The advantage of the mystery illness—I tested negative for Covid and flu—was that my nagging knee pain was gone. As soon as I returned to normal, the knee pain returned with a vengeance. I went to a rheumatoid specialist and he prescribed therapy. I stuck it out to the bitter end, but instead of feeling better, I could barely walk.

 

This is the time of year that I’m usually planning a trip to DC to attend the AIM (Alzheimer’s Impact Movement) Forum. The last Forum I attended was in 2019. As usual, I went a few days early to visit the sites. I was having problems navigating because of my knees, so I would find a place to sit and admire the view.

 

In 2020, I had purchased my plane ticket and reserved my hotel room. My friend Sarah had invited Kathy, Jane, and me to spend a few days at her house in Virginia. I was excited about my 20th trip to the Alzheimer’s Forum. Then, wham bam, in person meetings were cancelled.

 

We met virtually in 2020 and 2021. This year, the Forum is for AIM Ambassadors only. The conference will be a scaled down version of past Forums. “Be prepared for more walking than usual,” was the warning.

 

Life circumstances have changed since 2020, and I knew that going to the Forum might not be impossible, but certainly not probable. When registration rolled around, I told my contact that I wouldn’t be going this year. Since I bowed out, Jessica was able to step in and take my place.

 

I’m happy for her and hope she has a great time in DC and makes an impact on our legislators.
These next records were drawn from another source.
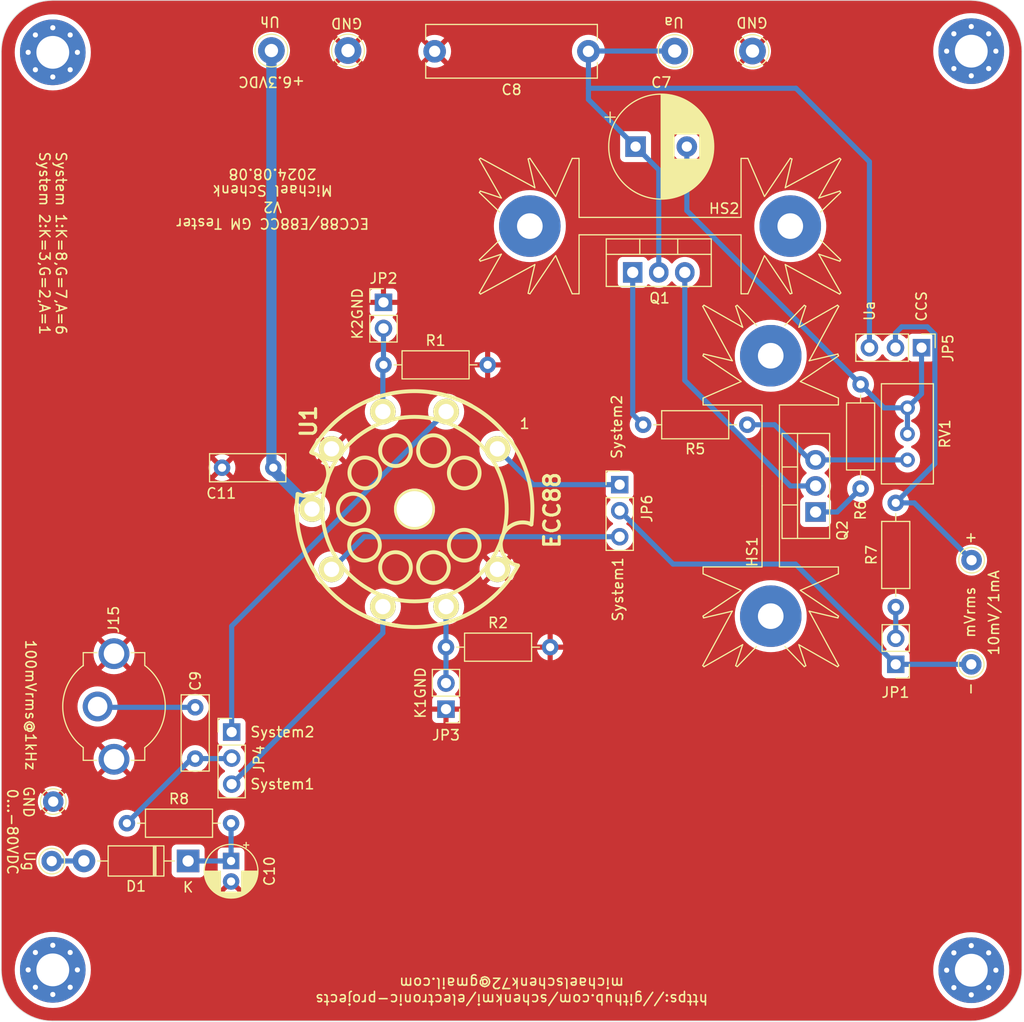
<source format=kicad_pcb>
(kicad_pcb
	(version 20240108)
	(generator "pcbnew")
	(generator_version "8.0")
	(general
		(thickness 1.6)
		(legacy_teardrops no)
	)
	(paper "A4")
	(layers
		(0 "F.Cu" signal)
		(31 "B.Cu" signal)
		(32 "B.Adhes" user "B.Adhesive")
		(33 "F.Adhes" user "F.Adhesive")
		(34 "B.Paste" user)
		(35 "F.Paste" user)
		(36 "B.SilkS" user "B.Silkscreen")
		(37 "F.SilkS" user "F.Silkscreen")
		(38 "B.Mask" user)
		(39 "F.Mask" user)
		(40 "Dwgs.User" user "User.Drawings")
		(41 "Cmts.User" user "User.Comments")
		(42 "Eco1.User" user "User.Eco1")
		(43 "Eco2.User" user "User.Eco2")
		(44 "Edge.Cuts" user)
		(45 "Margin" user)
		(46 "B.CrtYd" user "B.Courtyard")
		(47 "F.CrtYd" user "F.Courtyard")
		(48 "B.Fab" user)
		(49 "F.Fab" user)
	)
	(setup
		(stackup
			(layer "F.SilkS"
				(type "Top Silk Screen")
			)
			(layer "F.Paste"
				(type "Top Solder Paste")
			)
			(layer "F.Mask"
				(type "Top Solder Mask")
				(thickness 0.01)
			)
			(layer "F.Cu"
				(type "copper")
				(thickness 0.035)
			)
			(layer "dielectric 1"
				(type "core")
				(thickness 1.51)
				(material "FR4")
				(epsilon_r 4.5)
				(loss_tangent 0.02)
			)
			(layer "B.Cu"
				(type "copper")
				(thickness 0.035)
			)
			(layer "B.Mask"
				(type "Bottom Solder Mask")
				(thickness 0.01)
			)
			(layer "B.Paste"
				(type "Bottom Solder Paste")
			)
			(layer "B.SilkS"
				(type "Bottom Silk Screen")
			)
			(copper_finish "None")
			(dielectric_constraints no)
		)
		(pad_to_mask_clearance 0)
		(allow_soldermask_bridges_in_footprints no)
		(pcbplotparams
			(layerselection 0x00010f0_ffffffff)
			(plot_on_all_layers_selection 0x0000000_00000000)
			(disableapertmacros no)
			(usegerberextensions no)
			(usegerberattributes no)
			(usegerberadvancedattributes no)
			(creategerberjobfile no)
			(dashed_line_dash_ratio 12.000000)
			(dashed_line_gap_ratio 3.000000)
			(svgprecision 6)
			(plotframeref no)
			(viasonmask no)
			(mode 1)
			(useauxorigin no)
			(hpglpennumber 1)
			(hpglpenspeed 20)
			(hpglpendiameter 15.000000)
			(pdf_front_fp_property_popups yes)
			(pdf_back_fp_property_popups yes)
			(dxfpolygonmode yes)
			(dxfimperialunits yes)
			(dxfusepcbnewfont yes)
			(psnegative no)
			(psa4output no)
			(plotreference yes)
			(plotvalue no)
			(plotfptext yes)
			(plotinvisibletext no)
			(sketchpadsonfab no)
			(subtractmaskfromsilk no)
			(outputformat 1)
			(mirror no)
			(drillshape 0)
			(scaleselection 1)
			(outputdirectory "gerber")
		)
	)
	(net 0 "")
	(net 1 "VDDA")
	(net 2 "Net-(JP4-B)")
	(net 3 "Net-(J16-Pin_1)")
	(net 4 "FVCC")
	(net 5 "Net-(J15-In)")
	(net 6 "FGND")
	(net 7 "Net-(D1-K)")
	(net 8 "Net-(D1-A)")
	(net 9 "Net-(J17-Pin_1)")
	(net 10 "Net-(JP4-C)")
	(net 11 "Net-(JP4-A)")
	(net 12 "Net-(JP6-A)")
	(net 13 "Net-(JP6-B)")
	(net 14 "Net-(Q1-G)")
	(net 15 "Net-(Q1-S)")
	(net 16 "Net-(Q2-S)")
	(net 17 "Net-(Q2-D)")
	(net 18 "Net-(JP1-B)")
	(net 19 "Net-(JP2-B)")
	(net 20 "Net-(JP3-B)")
	(net 21 "Net-(JP5-A)")
	(footprint "MountingHole:MountingHole_3.2mm_M3_Pad_Via" (layer "F.Cu") (at 50.753944 52.832))
	(footprint "MountingHole:MountingHole_3.2mm_M3_Pad_Via" (layer "F.Cu") (at 50.753944 142.320944))
	(footprint "MountingHole:MountingHole_3.2mm_M3_Pad_Via" (layer "F.Cu") (at 140.335 142.354))
	(footprint "MountingHole:MountingHole_3.2mm_M3_Pad_Via" (layer "F.Cu") (at 140.335 52.718))
	(footprint "Connector_Pin:Pin_D1.3mm_L11.0mm" (layer "F.Cu") (at 111.412174 52.705))
	(footprint "Connector_Pin:Pin_D1.3mm_L11.0mm" (layer "F.Cu") (at 118.999 52.705))
	(footprint "Connector_Pin:Pin_D1.3mm_L11.0mm" (layer "F.Cu") (at 72.076483 52.657064))
	(footprint "Connector_Pin:Pin_D1.3mm_L11.0mm" (layer "F.Cu") (at 79.547902 52.657064))
	(footprint "Capacitor_THT:C_Rect_L7.2mm_W2.5mm_P5.00mm_FKS2_FKP2_MKS2_MKP2" (layer "F.Cu") (at 72.263 93.345 180))
	(footprint "w_vacuum:socket_gzc9-b" (layer "F.Cu") (at 86.031805 97.380319 90))
	(footprint "Resistor_THT:R_Axial_DIN0207_L6.3mm_D2.5mm_P10.16mm_Horizontal" (layer "F.Cu") (at 89.1032 110.8456))
	(footprint "Resistor_THT:R_Axial_DIN0207_L6.3mm_D2.5mm_P10.16mm_Horizontal" (layer "F.Cu") (at 57.982495 128.016))
	(footprint "Heatsink:Heatsink_Fischer_SK104-STC-STIC_35x13mm_2xDrill2.5mm" (layer "F.Cu") (at 120.777 95.123 90))
	(footprint "Resistor_THT:R_Axial_DIN0207_L6.3mm_D2.5mm_P10.16mm_Horizontal" (layer "F.Cu") (at 132.969 106.934 90))
	(footprint "Resistor_THT:R_Axial_DIN0207_L6.3mm_D2.5mm_P10.16mm_Horizontal" (layer "F.Cu") (at 83.0072 83.312))
	(footprint "Connector_PinHeader_2.54mm:PinHeader_1x03_P2.54mm_Vertical" (layer "F.Cu") (at 135.4836 81.6356 -90))
	(footprint "Connector_Pin:Pin_D1.0mm_L10.0mm" (layer "F.Cu") (at 140.364853 102.362))
	(footprint "kicad-snk:RCA-Phono_CUI-Devices_RCJ-02X_Vertical" (layer "F.Cu") (at 56.724587 116.631977 90))
	(footprint "Connector_PinHeader_2.54mm:PinHeader_1x03_P2.54mm_Vertical" (layer "F.Cu") (at 68.199 119.126))
	(footprint "Capacitor_THT:C_Rect_L7.2mm_W2.5mm_P5.00mm_FKS2_FKP2_MKS2_MKP2" (layer "F.Cu") (at 64.643 121.713 90))
	(footprint "Connector_PinHeader_2.54mm:PinHeader_1x02_P2.54mm_Vertical" (layer "F.Cu") (at 132.969 112.522 180))
	(footprint "Package_TO_SOT_THT:TO-220-3_Vertical" (layer "F.Cu") (at 125.151 97.663 90))
	(footprint "Capacitor_THT:CP_Radial_D10.0mm_P5.00mm" (layer "F.Cu") (at 107.5944 62.0268))
	(footprint "Heatsink:Heatsink_Fischer_SK104-STC-STIC_35x13mm_2xDrill2.5mm" (layer "F.Cu") (at 109.982 69.779 180))
	(footprint "Connector_Pin:Pin_D1.0mm_L10.0mm" (layer "F.Cu") (at 50.650263 131.713))
	(footprint "Diode_THT:D_DO-41_SOD81_P10.16mm_Horizontal" (layer "F.Cu") (at 63.951495 131.699 180))
	(footprint "Connector_PinHeader_2.54mm:PinHeader_1x02_P2.54mm_Vertical" (layer "F.Cu") (at 83.0072 77.216))
	(footprint "Resistor_THT:R_Axial_DIN0207_L6.3mm_D2.5mm_P10.16mm_Horizontal" (layer "F.Cu") (at 129.54 85.217 -90))
	(footprint "Resistor_THT:R_Axial_DIN0207_L6.3mm_D2.5mm_P10.16mm_Horizontal"
		(layer "F.Cu")
		(uuid "a5c24324-8c18-4b80-8ed3-e695f313731c")
		(at 118.491 89.154 180)
		(descr "Resistor, Axial_DIN0207 series, Axial, Horizontal, pin pitch=10.16mm, 0.25W = 1/4W, length*diameter=6.3*2.5mm^2, http://cdn-reichelt.de/documents/datenblatt/B400/1_4W%23YAG.pdf")
		(tags "Resistor Axial_DIN0207 series Axial Horizontal pin pitch 10.16mm 0.25W = 1/4W length 6.3mm diameter 2.5mm")
		(property "Reference" "R5"
			(at 5.08 -2.37 0)
			(layer "F.SilkS")
			(uuid "c13114d4-636d-4d4d-b1c7-2f3e677e683b")
			(effects
				(font
					(size 1 1)
					(thickness 0.15)
				)
			)
		)
		(property "Value" "1k/0.6W"
			(at 5.08 2.37 0)
			(layer "F.Fab")
			(uuid "f4fad17c-c3d5-44e3-ba70-0c260480fce8")
			(effects
				(font
					(size 1 1)
					(thickness 0.15)
				)
			)
		)
		(property "Footprint" "Resistor_THT:R_Axial_DIN0207_L6.3mm_D2.5mm_P10.16mm_Horizontal"
			(at 0 0 180)
			(unlocked yes)
			(laye
... [220317 chars truncated]
</source>
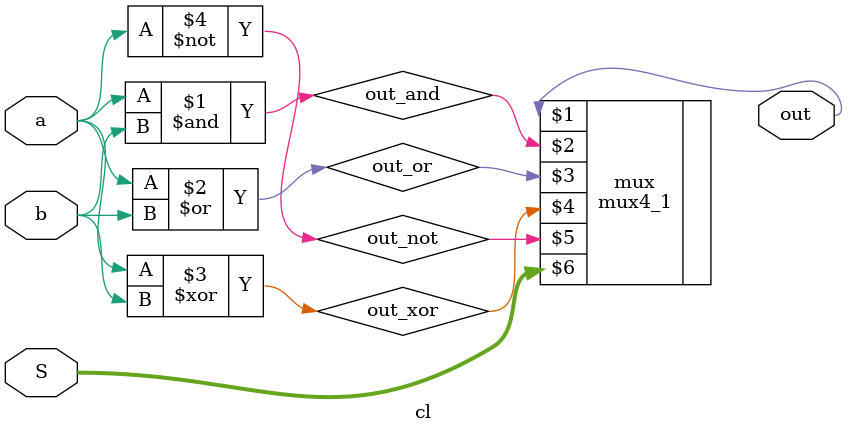
<source format=v>
module cl(output wire out, input wire a, b, input wire [1:0] S);

  wire out_and, out_or, out_xor, out_not;

  and and1(out_and, a, b);
  or or1(out_or, a, b);
  xor xor1(out_xor, a, b);
  not not1(out_not, a);
  
  mux4_1 mux(out, out_and, out_or, out_xor, out_not, S);

endmodule
</source>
I’ve told my friends who are going to the Forum to post a lot of photos for me to see.

 

I believe that those of us who can’t be there in person can use Zoom to view the sessions. It’s not the same, but it will have to do. I’m sure I’ll feel a tinge of regret and envy when I see the photos, but this is my new reality.

 

Getting old really isn’t for sissies, but as a former co-worker used to point out—it beats the alternative. No joke! Who ever thought I’d look forward to seeing the doctor on Monday and getting shots in my knees? I’ll have to agree with my former co-worker about alternatives—painless beats painful every time.